La relation de Katia à son père, malgré la distance, est forte, voire démesurée. Avoir un père mercenaire, charismatique, médiatique – qui lui envoie les tontons en « backup » pour veiller au bien-être de la petite du boss – lui donne un sentiment de toute-puissance, d’invincibilité, d’immortalité. « Même après l’adolescence, il voulait rester mon héros et j’ai joué le jeu à fond. L’Œdipe a fonctionné très très longtemps. Cela allait me coûter des années d’analyse. Parce que, lorsque votre père vous laisse croire qu’il vous offre une île, qu’il vous pose une couronne de corail sur la tête et vous place un spectre de nacre dans la main droite, vous allez passer le reste de votre vie à faire payer aux autres hommes de ne pas en faire autant. »

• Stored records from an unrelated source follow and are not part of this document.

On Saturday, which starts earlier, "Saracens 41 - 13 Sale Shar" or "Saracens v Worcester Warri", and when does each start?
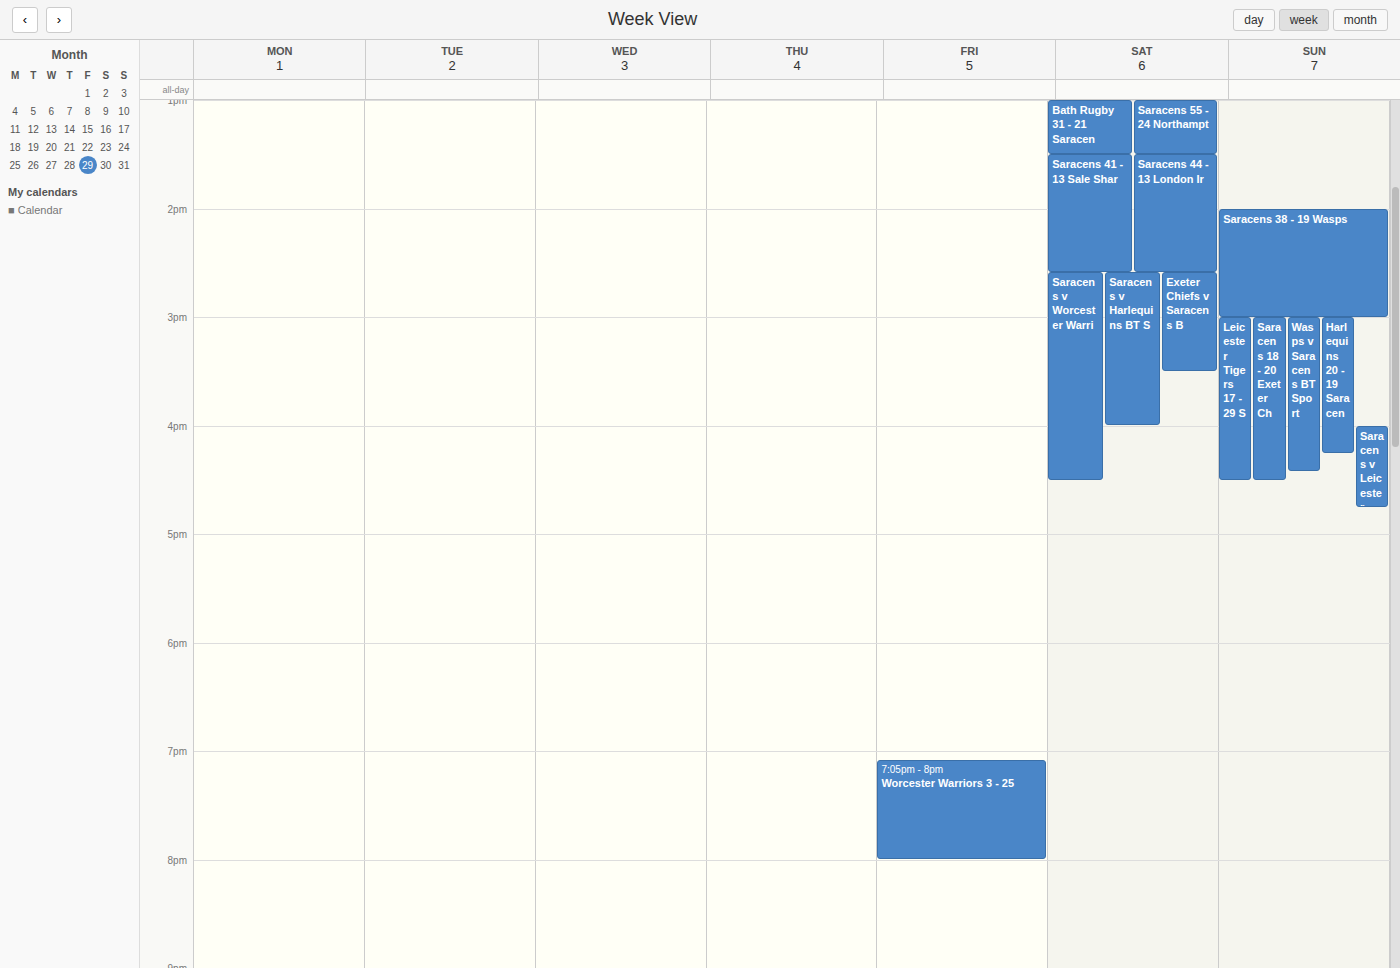
"Saracens 41 - 13 Sale Shar" 1:30 PM; "Saracens v Worcester Warri" 2:35 PM.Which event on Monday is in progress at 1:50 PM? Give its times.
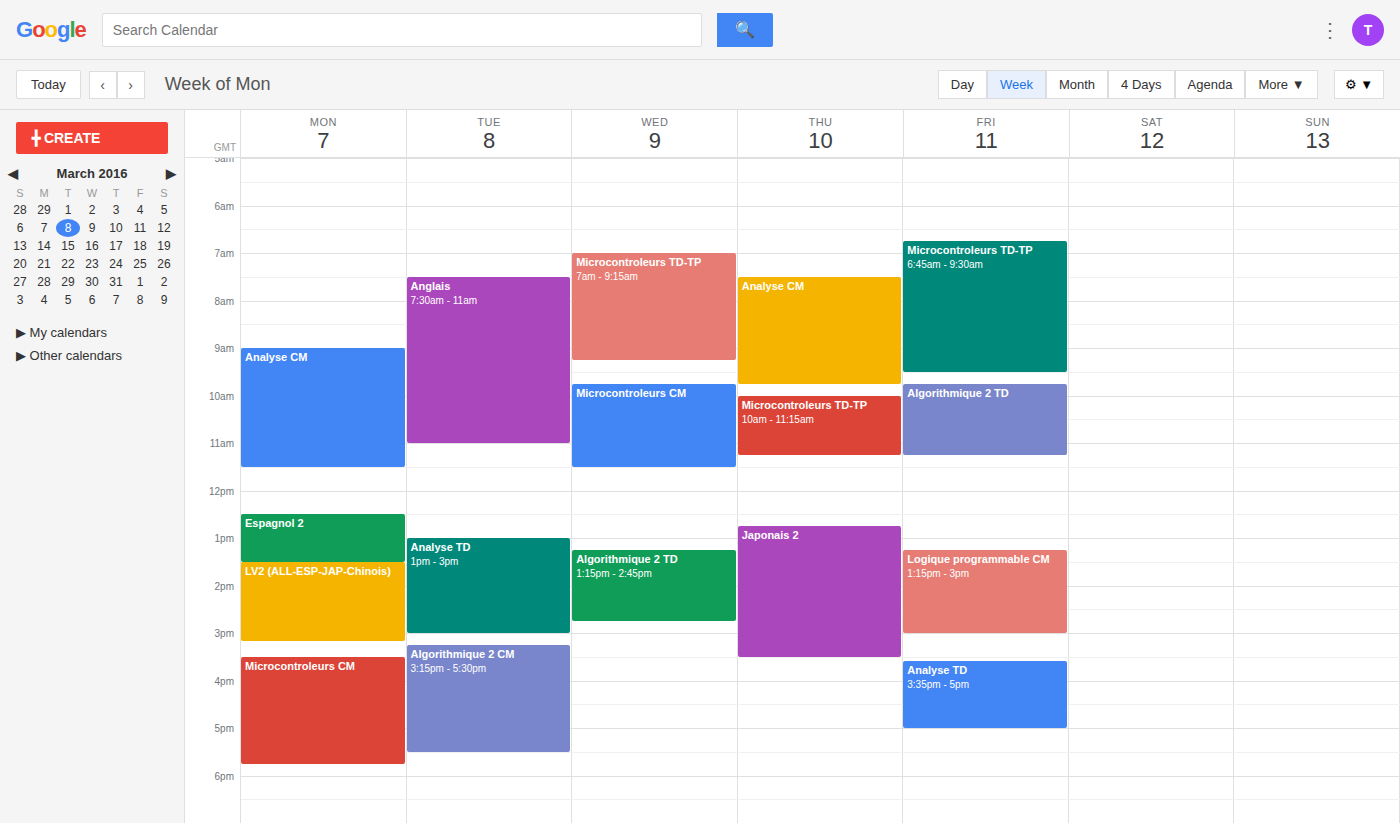
"LV2 (ALL-ESP-JAP-Chinois)", 1:30 PM to 3:10 PM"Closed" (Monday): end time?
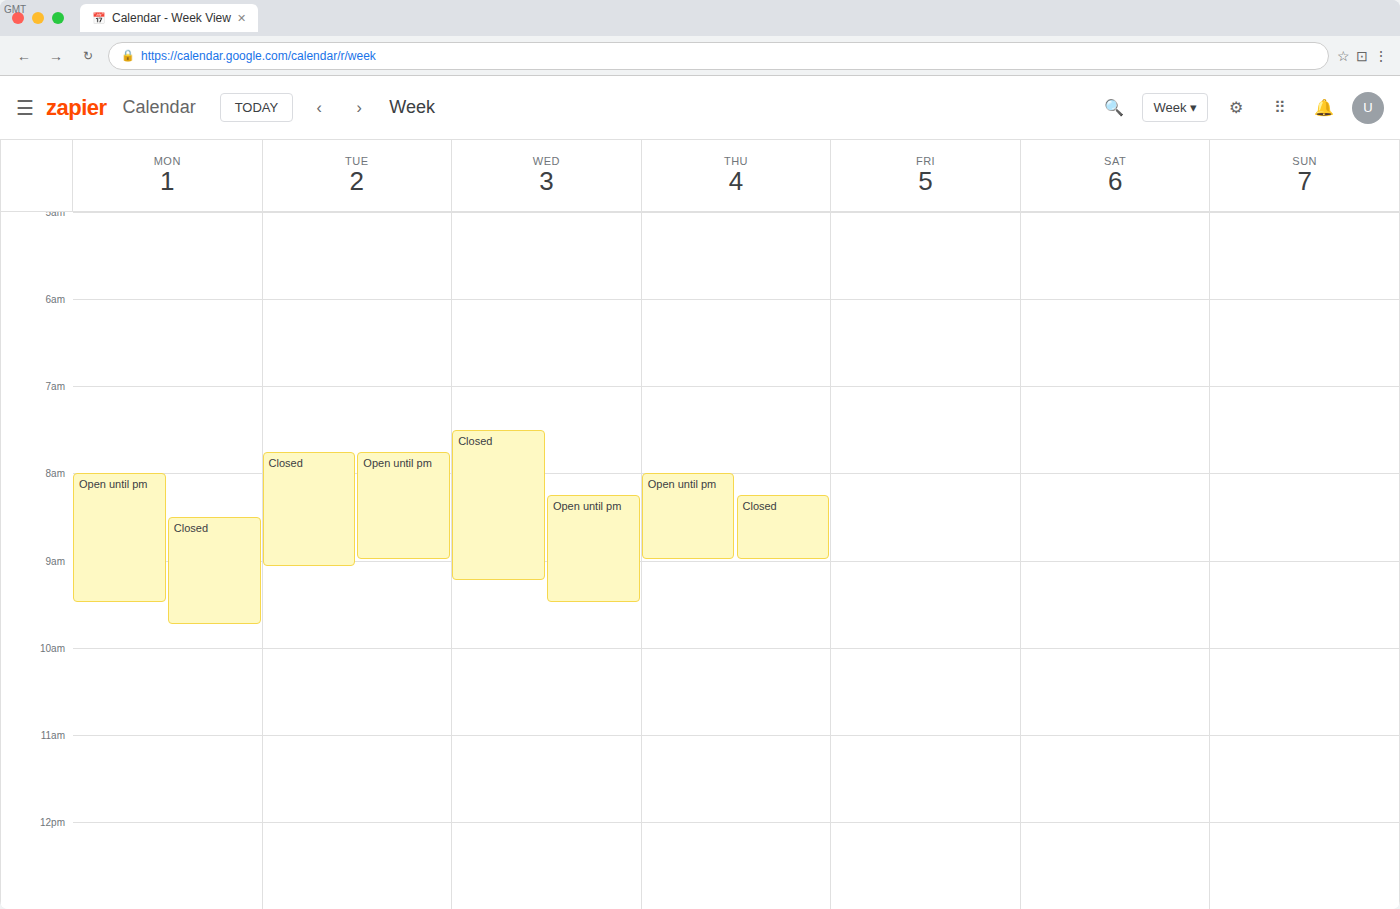
9:45 AMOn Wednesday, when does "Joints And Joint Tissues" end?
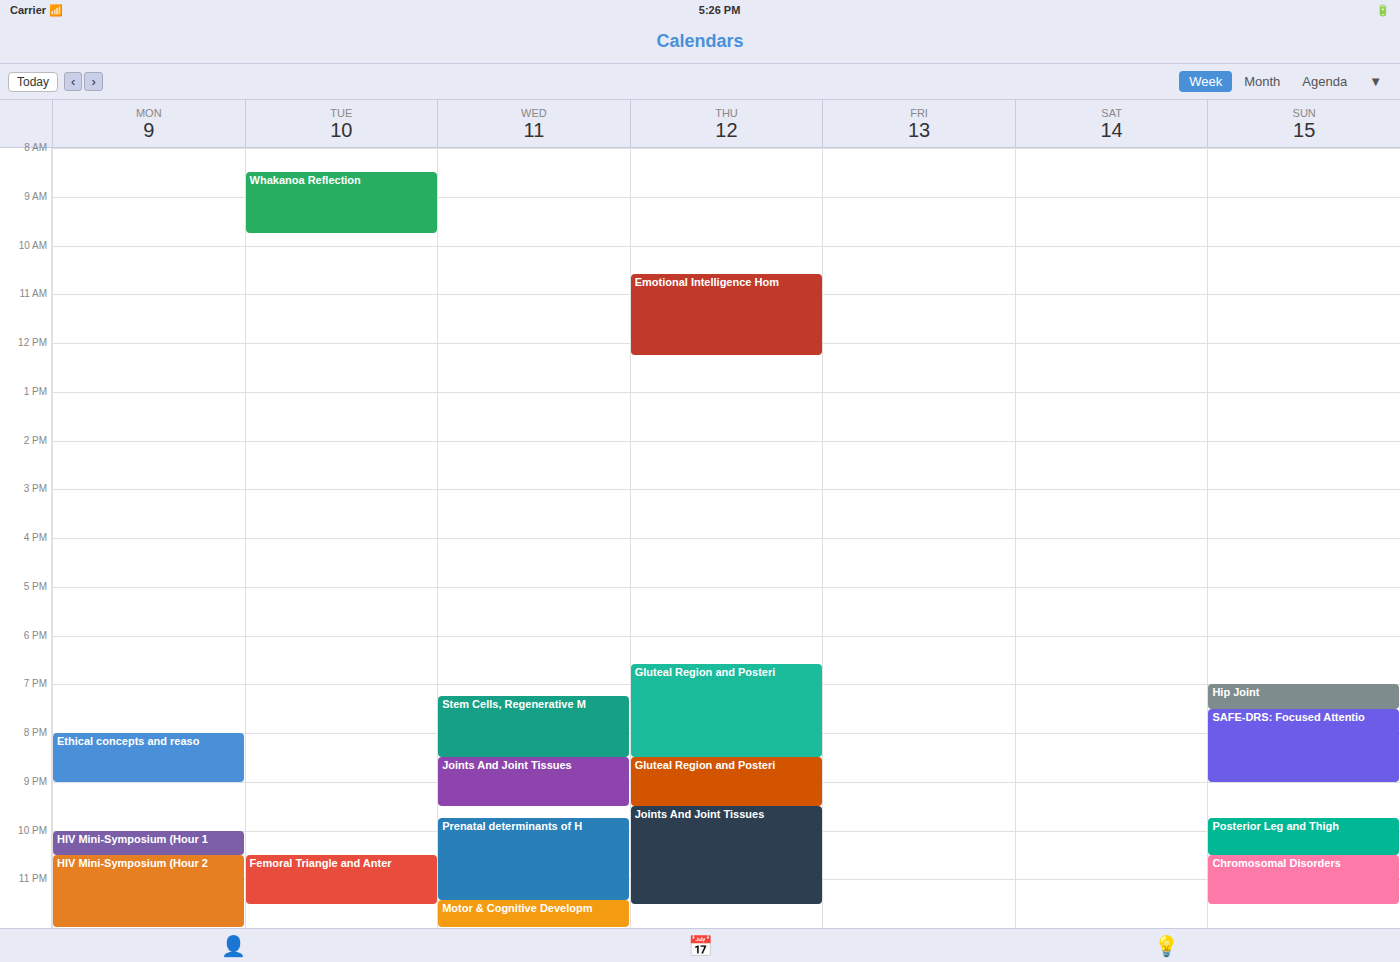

Filles de... ou la gloire de mon père
Bob Denard, illustre “barbouze“ de la Vè République
Fille de guerrier, elle revêtait son armure dès que les médias « salissait » son père. Dire du mal de lui, c’était dire du mal d’elle… en pire. Elle était en souffrance permanente, voulait réparer, laver le sang qui coulait, redorer le blason, non pas de ce « barbouze », ce « chien de guerre » comme l’appelaient les journalistes, mais de cet aventurier, de ce bon père, si affectueux…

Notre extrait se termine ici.